For central Government, controls and processes will always be required to ensure that taxpayers’ money is spent wisely; and rightly so. However, senior leaders within the civil service must also foster a culture of innovation, and changes must be given the chance to breathe. This will give people the chance to get on board and behind the new ways of working.
What can Government change?
It’s a challenge given their size so a focus worth considering is greater and more visible cross-pollination between Departments. Senior leaders should have an expectation placed upon them to seek and deliver change and improvement across Government – not just their own Department. Perhaps there should be a mechanism to help incentivise this.
Right now, there are some Departments doing excellent work – and others which are not. If we can break the loop of self-interest and boundary protection, it will encourage civil servants to seek out where a problem has been solved elsewhere in Government before seeing how it can solved (again) in their own Department.
Establishing a degree of trust between Departments will then see a shift towards them perhaps becoming service providers for each other – rather than trying to deliver absolutely everything in each Departmental silo.
Given the huge onus on central Government to deliver the billions of savings required in the next five years, the potential of shared services needs to be examined.
This should be a top priority, from both an internal operations and a citizen services perspective.
Why should individual Departments each be running their own support services, such as HR, when it could be shared across Whitehall? Enterprise scale ERP has the potential to completely transform Government in this respect. By taking away the management burden associated with these ‘peripheral’ services, Departments can focus on what really matters – i.e. their core mandates.
Our Digital Inside Out report found more than half of UK consumers feel that the Government could be doing more to drive us towards a digital future.
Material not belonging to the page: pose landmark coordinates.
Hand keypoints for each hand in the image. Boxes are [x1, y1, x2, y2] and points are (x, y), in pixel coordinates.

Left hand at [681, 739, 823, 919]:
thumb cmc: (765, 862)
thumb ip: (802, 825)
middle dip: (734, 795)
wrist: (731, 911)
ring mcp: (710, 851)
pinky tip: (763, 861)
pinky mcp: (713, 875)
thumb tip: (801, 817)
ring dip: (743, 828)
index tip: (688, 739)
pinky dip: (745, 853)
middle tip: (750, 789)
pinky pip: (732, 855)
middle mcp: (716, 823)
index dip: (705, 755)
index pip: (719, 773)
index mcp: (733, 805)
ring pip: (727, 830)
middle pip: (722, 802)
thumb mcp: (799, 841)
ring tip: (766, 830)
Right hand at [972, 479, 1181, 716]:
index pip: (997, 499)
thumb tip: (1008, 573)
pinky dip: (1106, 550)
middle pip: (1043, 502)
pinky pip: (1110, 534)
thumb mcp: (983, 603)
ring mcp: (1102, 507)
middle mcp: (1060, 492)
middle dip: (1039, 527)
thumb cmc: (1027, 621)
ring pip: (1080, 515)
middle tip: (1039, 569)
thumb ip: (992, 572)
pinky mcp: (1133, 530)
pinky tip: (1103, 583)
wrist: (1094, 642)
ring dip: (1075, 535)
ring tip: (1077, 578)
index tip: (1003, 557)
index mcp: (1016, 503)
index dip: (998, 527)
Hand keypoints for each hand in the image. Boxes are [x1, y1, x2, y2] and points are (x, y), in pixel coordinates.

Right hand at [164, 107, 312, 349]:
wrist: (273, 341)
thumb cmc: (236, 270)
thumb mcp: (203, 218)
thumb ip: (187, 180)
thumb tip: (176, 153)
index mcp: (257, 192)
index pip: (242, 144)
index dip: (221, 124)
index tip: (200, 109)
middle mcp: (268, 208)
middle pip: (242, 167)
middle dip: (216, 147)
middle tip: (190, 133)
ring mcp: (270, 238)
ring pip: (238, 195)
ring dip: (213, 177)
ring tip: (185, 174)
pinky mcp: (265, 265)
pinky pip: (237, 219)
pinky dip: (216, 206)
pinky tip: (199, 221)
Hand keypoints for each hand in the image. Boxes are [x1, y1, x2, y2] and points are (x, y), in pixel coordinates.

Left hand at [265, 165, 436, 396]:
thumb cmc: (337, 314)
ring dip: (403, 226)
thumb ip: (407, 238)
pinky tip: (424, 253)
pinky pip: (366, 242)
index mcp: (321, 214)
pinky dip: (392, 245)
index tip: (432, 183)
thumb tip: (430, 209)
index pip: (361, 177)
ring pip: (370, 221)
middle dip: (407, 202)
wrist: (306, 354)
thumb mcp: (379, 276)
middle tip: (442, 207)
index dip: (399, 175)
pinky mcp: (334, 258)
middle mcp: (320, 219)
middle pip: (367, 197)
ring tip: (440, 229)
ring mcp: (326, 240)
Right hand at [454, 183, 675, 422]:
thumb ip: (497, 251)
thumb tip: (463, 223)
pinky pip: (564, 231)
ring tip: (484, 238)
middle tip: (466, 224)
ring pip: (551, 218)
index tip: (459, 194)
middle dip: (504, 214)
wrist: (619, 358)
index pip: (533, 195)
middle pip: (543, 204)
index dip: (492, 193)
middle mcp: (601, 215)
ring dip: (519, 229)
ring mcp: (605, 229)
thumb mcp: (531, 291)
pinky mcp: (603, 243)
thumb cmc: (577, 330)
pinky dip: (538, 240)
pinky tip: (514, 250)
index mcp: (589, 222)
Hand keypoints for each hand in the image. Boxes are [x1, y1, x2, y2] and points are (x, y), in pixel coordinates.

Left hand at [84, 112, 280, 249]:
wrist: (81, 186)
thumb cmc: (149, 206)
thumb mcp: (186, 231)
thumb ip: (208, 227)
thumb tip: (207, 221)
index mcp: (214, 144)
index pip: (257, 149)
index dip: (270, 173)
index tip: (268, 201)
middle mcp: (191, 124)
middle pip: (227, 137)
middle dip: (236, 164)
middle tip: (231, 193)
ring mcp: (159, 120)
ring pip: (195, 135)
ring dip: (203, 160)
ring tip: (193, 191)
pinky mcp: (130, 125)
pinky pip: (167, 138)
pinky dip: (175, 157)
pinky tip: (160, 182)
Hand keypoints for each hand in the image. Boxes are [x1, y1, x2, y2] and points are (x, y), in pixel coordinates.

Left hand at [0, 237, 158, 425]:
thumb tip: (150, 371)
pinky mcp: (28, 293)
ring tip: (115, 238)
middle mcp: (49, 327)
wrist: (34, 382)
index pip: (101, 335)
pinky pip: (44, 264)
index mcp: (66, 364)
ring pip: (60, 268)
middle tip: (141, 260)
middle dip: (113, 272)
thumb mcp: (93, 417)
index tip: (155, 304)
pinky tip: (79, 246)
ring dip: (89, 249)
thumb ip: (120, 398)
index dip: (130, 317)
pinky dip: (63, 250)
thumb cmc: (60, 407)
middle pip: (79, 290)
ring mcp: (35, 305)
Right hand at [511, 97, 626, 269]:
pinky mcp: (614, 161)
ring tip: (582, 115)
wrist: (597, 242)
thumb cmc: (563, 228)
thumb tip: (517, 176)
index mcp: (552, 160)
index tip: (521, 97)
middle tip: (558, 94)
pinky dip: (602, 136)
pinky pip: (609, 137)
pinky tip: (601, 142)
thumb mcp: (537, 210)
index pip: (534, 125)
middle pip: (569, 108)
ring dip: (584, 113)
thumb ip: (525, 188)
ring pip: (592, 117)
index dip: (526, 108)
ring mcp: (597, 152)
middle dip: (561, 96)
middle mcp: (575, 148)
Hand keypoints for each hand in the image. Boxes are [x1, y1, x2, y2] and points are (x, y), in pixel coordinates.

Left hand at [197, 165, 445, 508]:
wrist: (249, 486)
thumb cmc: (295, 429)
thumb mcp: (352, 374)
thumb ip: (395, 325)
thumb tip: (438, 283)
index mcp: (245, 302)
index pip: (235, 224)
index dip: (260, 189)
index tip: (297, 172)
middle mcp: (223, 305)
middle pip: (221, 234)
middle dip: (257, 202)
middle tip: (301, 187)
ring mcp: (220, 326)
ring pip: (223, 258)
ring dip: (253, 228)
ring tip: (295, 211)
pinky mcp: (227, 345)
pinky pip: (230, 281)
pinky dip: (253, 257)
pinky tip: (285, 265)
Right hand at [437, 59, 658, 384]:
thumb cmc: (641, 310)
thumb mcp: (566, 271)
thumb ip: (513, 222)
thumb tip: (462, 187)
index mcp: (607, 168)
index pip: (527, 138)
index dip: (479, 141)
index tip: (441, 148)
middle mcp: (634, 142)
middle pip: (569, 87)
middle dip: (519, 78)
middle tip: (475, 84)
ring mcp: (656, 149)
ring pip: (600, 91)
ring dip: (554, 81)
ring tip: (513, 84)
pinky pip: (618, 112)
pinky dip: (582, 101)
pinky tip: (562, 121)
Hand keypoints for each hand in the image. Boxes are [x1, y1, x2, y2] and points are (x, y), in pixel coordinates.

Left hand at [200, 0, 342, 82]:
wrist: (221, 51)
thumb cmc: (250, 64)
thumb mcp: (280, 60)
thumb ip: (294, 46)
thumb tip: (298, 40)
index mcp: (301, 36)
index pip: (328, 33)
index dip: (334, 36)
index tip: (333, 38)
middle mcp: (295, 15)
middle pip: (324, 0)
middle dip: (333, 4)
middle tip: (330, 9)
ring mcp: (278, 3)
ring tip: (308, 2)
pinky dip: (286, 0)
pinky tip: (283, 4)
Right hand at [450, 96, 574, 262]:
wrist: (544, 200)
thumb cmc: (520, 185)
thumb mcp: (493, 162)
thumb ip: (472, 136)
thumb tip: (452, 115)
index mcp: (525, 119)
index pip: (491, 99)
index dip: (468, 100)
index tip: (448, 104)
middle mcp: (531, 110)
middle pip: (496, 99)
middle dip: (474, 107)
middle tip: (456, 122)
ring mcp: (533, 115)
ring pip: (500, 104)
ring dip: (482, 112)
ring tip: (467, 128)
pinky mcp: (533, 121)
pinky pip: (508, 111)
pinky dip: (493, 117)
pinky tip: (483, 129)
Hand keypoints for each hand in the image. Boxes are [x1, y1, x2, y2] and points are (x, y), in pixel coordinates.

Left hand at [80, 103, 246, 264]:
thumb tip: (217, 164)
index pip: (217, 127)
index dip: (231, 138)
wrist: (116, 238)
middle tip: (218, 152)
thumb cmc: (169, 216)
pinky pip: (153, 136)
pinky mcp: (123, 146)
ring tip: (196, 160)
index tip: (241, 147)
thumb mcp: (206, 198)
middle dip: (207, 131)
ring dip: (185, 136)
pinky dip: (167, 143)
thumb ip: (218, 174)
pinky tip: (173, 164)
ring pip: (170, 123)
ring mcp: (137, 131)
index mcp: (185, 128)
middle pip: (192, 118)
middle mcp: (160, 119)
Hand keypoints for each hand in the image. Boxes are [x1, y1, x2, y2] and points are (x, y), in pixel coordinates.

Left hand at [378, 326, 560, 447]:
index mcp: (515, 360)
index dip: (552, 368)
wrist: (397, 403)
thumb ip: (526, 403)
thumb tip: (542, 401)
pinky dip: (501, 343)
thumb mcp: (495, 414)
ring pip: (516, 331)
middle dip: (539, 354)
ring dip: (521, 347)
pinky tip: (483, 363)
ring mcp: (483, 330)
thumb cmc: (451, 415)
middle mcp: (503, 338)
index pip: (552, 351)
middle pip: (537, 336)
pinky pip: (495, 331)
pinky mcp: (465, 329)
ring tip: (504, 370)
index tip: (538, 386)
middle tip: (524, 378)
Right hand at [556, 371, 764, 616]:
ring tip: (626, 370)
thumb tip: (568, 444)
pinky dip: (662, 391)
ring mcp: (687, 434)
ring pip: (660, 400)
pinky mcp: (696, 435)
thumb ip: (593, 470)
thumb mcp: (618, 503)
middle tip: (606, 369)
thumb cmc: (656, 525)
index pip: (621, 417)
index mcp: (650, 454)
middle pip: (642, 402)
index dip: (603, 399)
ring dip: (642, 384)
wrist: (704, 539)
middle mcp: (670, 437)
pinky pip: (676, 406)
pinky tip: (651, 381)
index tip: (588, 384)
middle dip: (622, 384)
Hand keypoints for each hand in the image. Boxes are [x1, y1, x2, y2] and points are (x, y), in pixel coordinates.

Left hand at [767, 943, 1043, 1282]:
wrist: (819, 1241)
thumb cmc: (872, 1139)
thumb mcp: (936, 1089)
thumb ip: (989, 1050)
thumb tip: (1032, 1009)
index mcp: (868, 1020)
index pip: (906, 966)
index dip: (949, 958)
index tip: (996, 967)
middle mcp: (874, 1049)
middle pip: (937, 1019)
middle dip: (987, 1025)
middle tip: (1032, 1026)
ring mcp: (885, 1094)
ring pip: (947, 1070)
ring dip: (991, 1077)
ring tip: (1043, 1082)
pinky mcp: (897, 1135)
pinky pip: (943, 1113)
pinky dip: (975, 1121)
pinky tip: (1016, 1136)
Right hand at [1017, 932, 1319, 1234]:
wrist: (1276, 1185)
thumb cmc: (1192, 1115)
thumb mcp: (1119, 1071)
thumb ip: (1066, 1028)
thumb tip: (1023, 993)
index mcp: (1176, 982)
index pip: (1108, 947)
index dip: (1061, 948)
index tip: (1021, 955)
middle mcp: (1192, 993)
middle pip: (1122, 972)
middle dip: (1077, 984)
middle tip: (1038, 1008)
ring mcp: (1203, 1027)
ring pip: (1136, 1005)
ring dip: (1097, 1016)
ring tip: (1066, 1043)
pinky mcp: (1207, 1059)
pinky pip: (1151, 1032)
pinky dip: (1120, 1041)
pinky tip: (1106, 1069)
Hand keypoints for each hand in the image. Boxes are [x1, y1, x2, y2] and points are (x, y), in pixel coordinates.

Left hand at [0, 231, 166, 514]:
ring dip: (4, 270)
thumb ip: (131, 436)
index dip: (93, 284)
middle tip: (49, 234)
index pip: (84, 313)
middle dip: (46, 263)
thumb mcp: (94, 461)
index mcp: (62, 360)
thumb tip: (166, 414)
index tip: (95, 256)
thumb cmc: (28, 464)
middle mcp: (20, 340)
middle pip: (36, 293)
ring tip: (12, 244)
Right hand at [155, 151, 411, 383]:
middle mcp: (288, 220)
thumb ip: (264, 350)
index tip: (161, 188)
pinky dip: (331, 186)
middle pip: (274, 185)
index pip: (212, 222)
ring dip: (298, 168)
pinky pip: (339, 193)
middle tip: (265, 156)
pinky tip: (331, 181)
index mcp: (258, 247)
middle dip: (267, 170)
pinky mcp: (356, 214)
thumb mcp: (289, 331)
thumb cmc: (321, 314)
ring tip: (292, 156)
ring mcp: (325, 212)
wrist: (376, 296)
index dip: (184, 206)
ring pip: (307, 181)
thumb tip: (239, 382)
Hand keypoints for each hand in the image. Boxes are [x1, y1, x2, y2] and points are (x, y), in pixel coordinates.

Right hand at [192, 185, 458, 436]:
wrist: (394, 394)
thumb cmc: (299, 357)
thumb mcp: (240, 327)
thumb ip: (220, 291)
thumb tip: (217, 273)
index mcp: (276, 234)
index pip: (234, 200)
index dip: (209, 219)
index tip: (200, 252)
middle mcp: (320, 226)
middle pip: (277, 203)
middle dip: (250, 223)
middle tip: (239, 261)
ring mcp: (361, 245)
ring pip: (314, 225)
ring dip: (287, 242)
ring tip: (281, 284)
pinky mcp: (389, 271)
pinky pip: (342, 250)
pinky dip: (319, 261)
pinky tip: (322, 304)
It’s telling then that 20% of people want to see improvements to central Government digital services, while nearly a quarter of central Government employees strongly agreed that more investment in technology applications is needed.
There are some great examples of what has worked well so far: you just have to look at the gov.uk website as the prime example.
If services fail to deliver on the public digital expectation, Government becomes more separated from the population it represents, and it becomes less efficient to run and effective in its operations. This is the last thing the UK needs to ensure our future economic growth.
For a democratic society in a free market economy, it’s imperative that Government is efficient in delivery of services. It means it can then do more with taxpayers’ money, or need less of it.
Technology advances in just the last five years have been so great that any organisation, public or private sector, has to re-examine its relationship with the public and understand how digital services are transforming customer or citizen engagement.
Digital offers a huge opportunity for Government to revolutionise the services it delivers, and connect more closely with the UK population.
This opportunity must be seized. If it is not, we risk even greater dissatisfaction with Government services, and a missed chance to truly transform public sector efficiency.